### [Task item]
Exactly as they appear, transcribe the entries and skip any pictures.

[Collected data entries]
__________

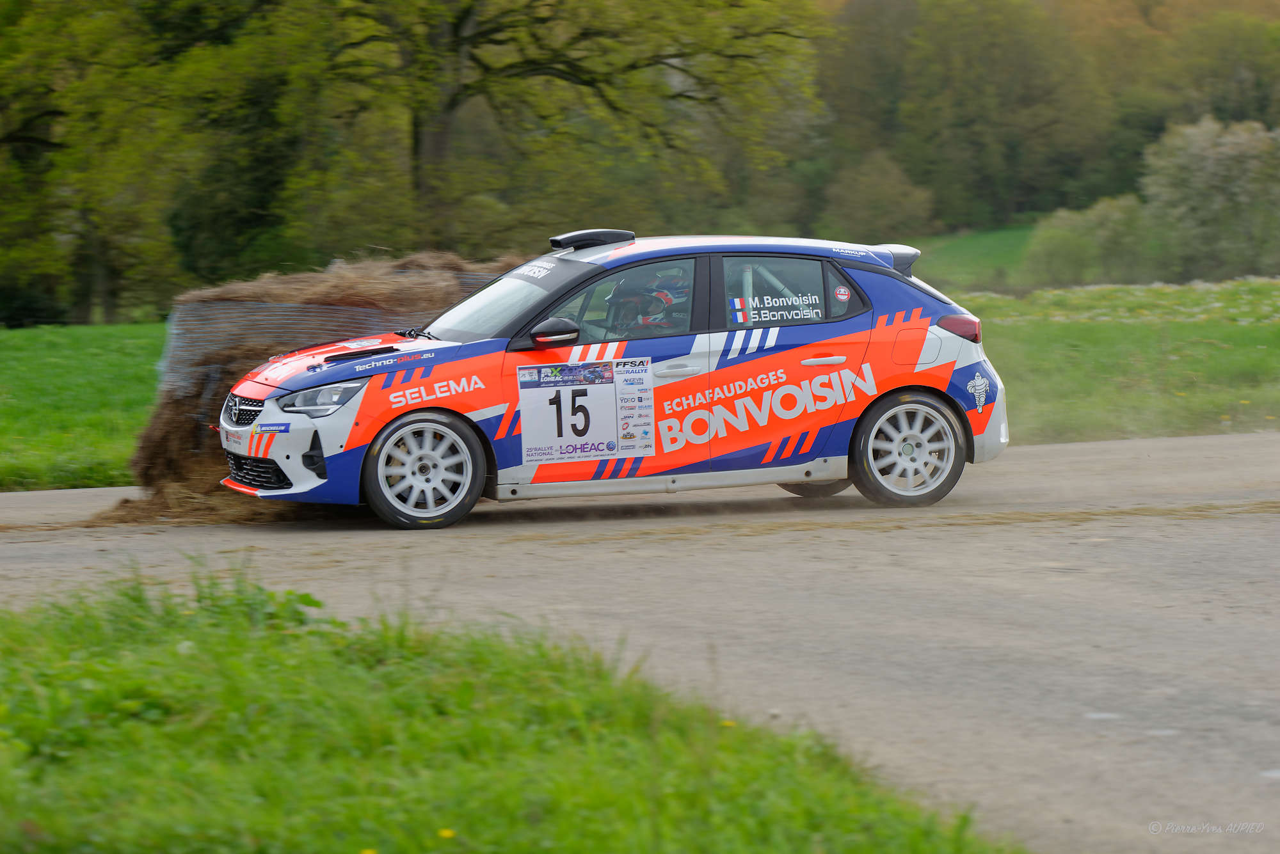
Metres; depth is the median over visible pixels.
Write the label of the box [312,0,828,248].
tree
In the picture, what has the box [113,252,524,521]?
hay bale
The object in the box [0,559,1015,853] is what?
grass verge
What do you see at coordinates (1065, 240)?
shrub
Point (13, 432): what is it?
lawn
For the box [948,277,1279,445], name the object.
meadow
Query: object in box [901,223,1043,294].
field
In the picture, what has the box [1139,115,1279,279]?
shrub
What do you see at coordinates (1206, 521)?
road
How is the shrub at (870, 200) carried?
on the ground
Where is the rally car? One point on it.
(361, 365)
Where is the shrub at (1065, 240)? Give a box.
[1022,194,1156,288]
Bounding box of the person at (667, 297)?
[602,268,689,335]
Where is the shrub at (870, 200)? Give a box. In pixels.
[823,149,936,240]
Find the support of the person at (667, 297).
in the rally car
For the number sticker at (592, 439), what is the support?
attached to the rally car
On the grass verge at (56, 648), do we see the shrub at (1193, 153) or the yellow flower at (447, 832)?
the yellow flower at (447, 832)
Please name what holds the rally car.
on the road
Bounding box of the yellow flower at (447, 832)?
[436,826,456,840]
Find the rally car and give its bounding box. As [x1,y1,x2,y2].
[215,225,1015,532]
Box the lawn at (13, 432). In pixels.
[0,321,169,491]
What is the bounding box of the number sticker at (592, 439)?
[513,357,654,464]
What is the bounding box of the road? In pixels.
[0,426,1279,853]

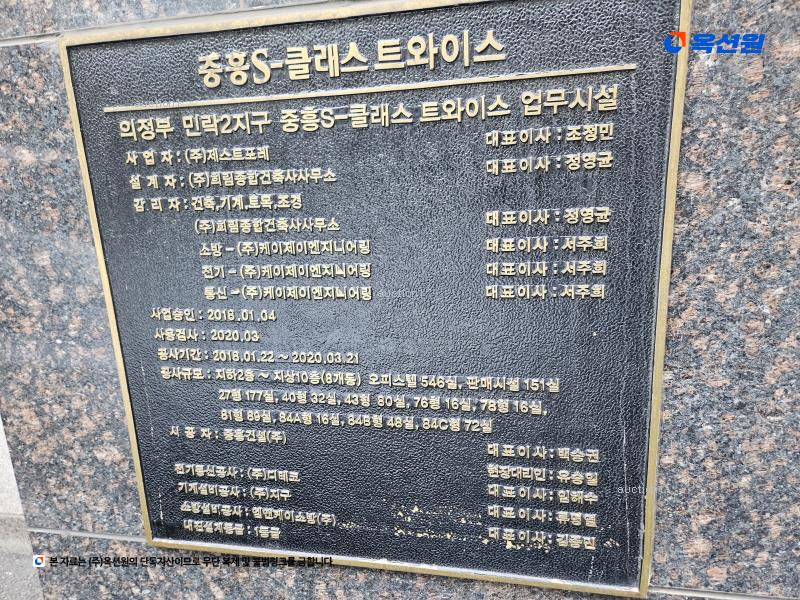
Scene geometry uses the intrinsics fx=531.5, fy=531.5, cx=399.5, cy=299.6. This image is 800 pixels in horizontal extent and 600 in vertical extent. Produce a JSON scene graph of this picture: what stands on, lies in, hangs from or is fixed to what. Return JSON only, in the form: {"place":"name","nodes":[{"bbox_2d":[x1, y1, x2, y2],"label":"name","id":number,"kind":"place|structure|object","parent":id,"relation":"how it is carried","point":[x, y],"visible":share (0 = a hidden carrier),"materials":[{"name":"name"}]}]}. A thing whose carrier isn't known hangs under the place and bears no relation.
{"place":"outdoors","nodes":[
{"label":"outdoors","id":0,"kind":"place"},
{"bbox_2d":[0,413,44,599],"label":"pavement","id":1,"kind":"structure","parent":0,"point":[0,444],"materials":[{"name":"grey"}]},
{"bbox_2d":[1,1,799,597],"label":"stone wall","id":2,"kind":"structure","parent":0,"point":[280,585],"materials":[{"name":"grey stone"}]},
{"bbox_2d":[55,1,690,596],"label":"plaque","id":3,"kind":"object","parent":2,"relation":"attached to","point":[143,451],"visible":0.97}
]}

__________

### [Your response]
Metres; depth is the median over visible pixels.
Write the label of the box [312,0,828,248].
tree
In the picture, what has the box [113,252,524,521]?
hay bale
The object in the box [0,559,1015,853] is what?
grass verge
What do you see at coordinates (1065, 240)?
shrub
Point (13, 432): what is it?
lawn
For the box [948,277,1279,445], name the object.
meadow
Query: object in box [901,223,1043,294].
field
In the picture, what has the box [1139,115,1279,279]?
shrub
What do you see at coordinates (1206, 521)?
road
How is the shrub at (870, 200) carried?
on the ground
Where is the rally car? One point on it.
(361, 365)
Where is the shrub at (1065, 240)? Give a box.
[1022,194,1156,288]
Bounding box of the person at (667, 297)?
[602,268,689,335]
Where is the shrub at (870, 200)? Give a box. In pixels.
[823,149,936,240]
Find the support of the person at (667, 297).
in the rally car
For the number sticker at (592, 439), what is the support?
attached to the rally car
On the grass verge at (56, 648), do we see the shrub at (1193, 153) or the yellow flower at (447, 832)?
the yellow flower at (447, 832)
Please name what holds the rally car.
on the road
Bounding box of the yellow flower at (447, 832)?
[436,826,456,840]
Find the rally car and give its bounding box. As [x1,y1,x2,y2].
[215,225,1015,532]
Box the lawn at (13, 432). In pixels.
[0,321,169,491]
What is the bounding box of the number sticker at (592, 439)?
[513,357,654,464]
What is the bounding box of the road? In pixels.
[0,426,1279,853]

Scene geometry uses the intrinsics fx=531.5, fy=531.5, cx=399.5, cy=299.6. This image is 800 pixels in horizontal extent and 600 in vertical extent. Produce a JSON scene graph of this picture: what stands on, lies in, hangs from or is fixed to what. Return JSON only, in the form: {"place":"name","nodes":[{"bbox_2d":[x1, y1, x2, y2],"label":"name","id":number,"kind":"place|structure|object","parent":id,"relation":"how it is carried","point":[x, y],"visible":share (0 = a hidden carrier),"materials":[{"name":"name"}]}]}. A thing whose carrier isn't known hangs under the place and bears no relation.
{"place":"outdoors","nodes":[
{"label":"outdoors","id":0,"kind":"place"},
{"bbox_2d":[0,413,44,599],"label":"pavement","id":1,"kind":"structure","parent":0,"point":[0,444],"materials":[{"name":"grey"}]},
{"bbox_2d":[1,1,799,597],"label":"stone wall","id":2,"kind":"structure","parent":0,"point":[280,585],"materials":[{"name":"grey stone"}]},
{"bbox_2d":[55,1,690,596],"label":"plaque","id":3,"kind":"object","parent":2,"relation":"attached to","point":[143,451],"visible":0.97}
]}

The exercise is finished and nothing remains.